── The data

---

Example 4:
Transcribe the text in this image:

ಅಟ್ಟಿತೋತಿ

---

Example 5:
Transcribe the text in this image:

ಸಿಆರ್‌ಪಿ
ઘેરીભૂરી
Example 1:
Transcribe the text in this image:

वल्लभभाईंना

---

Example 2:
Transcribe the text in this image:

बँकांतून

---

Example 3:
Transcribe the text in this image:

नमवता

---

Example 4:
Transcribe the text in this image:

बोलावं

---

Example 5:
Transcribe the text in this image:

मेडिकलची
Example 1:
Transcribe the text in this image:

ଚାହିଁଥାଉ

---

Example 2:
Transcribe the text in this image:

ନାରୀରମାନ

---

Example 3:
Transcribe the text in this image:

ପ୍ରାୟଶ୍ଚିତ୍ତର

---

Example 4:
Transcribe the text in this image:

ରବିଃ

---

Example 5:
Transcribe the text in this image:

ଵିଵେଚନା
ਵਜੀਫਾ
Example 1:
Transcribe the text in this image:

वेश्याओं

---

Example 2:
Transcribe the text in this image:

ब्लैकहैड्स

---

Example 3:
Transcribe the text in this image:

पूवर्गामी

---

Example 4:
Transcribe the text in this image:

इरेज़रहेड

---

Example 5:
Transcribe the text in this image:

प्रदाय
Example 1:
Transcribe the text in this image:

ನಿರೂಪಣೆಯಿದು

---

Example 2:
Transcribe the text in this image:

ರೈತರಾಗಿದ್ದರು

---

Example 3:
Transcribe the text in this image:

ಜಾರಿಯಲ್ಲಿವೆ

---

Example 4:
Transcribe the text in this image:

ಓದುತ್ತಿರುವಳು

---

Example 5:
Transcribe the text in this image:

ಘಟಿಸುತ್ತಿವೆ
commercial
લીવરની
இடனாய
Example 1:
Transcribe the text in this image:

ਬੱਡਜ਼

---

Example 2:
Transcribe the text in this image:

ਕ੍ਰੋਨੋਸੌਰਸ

────

= Problem details =
Rewrite all the items above, putting "Copy out" wherever "Transcribe" appears and leaving everything else unchanged.

= Solved exercise =
---

Example 4:
Copy out the text in this image:

ಅಟ್ಟಿತೋತಿ

---

Example 5:
Copy out the text in this image:

ಸಿಆರ್‌ಪಿ
ઘેરીભૂરી
Example 1:
Copy out the text in this image:

वल्लभभाईंना

---

Example 2:
Copy out the text in this image:

बँकांतून

---

Example 3:
Copy out the text in this image:

नमवता

---

Example 4:
Copy out the text in this image:

बोलावं

---

Example 5:
Copy out the text in this image:

मेडिकलची
Example 1:
Copy out the text in this image:

ଚାହିଁଥାଉ

---

Example 2:
Copy out the text in this image:

ନାରୀରମାନ

---

Example 3:
Copy out the text in this image:

ପ୍ରାୟଶ୍ଚିତ୍ତର

---

Example 4:
Copy out the text in this image:

ରବିଃ

---

Example 5:
Copy out the text in this image:

ଵିଵେଚନା
ਵਜੀਫਾ
Example 1:
Copy out the text in this image:

वेश्याओं

---

Example 2:
Copy out the text in this image:

ब्लैकहैड्स

---

Example 3:
Copy out the text in this image:

पूवर्गामी

---

Example 4:
Copy out the text in this image:

इरेज़रहेड

---

Example 5:
Copy out the text in this image:

प्रदाय
Example 1:
Copy out the text in this image:

ನಿರೂಪಣೆಯಿದು

---

Example 2:
Copy out the text in this image:

ರೈತರಾಗಿದ್ದರು

---

Example 3:
Copy out the text in this image:

ಜಾರಿಯಲ್ಲಿವೆ

---

Example 4:
Copy out the text in this image:

ಓದುತ್ತಿರುವಳು

---

Example 5:
Copy out the text in this image:

ಘಟಿಸುತ್ತಿವೆ
commercial
લીવરની
இடனாய
Example 1:
Copy out the text in this image:

ਬੱਡਜ਼

---

Example 2:
Copy out the text in this image:

ਕ੍ਰੋਨੋਸੌਰਸ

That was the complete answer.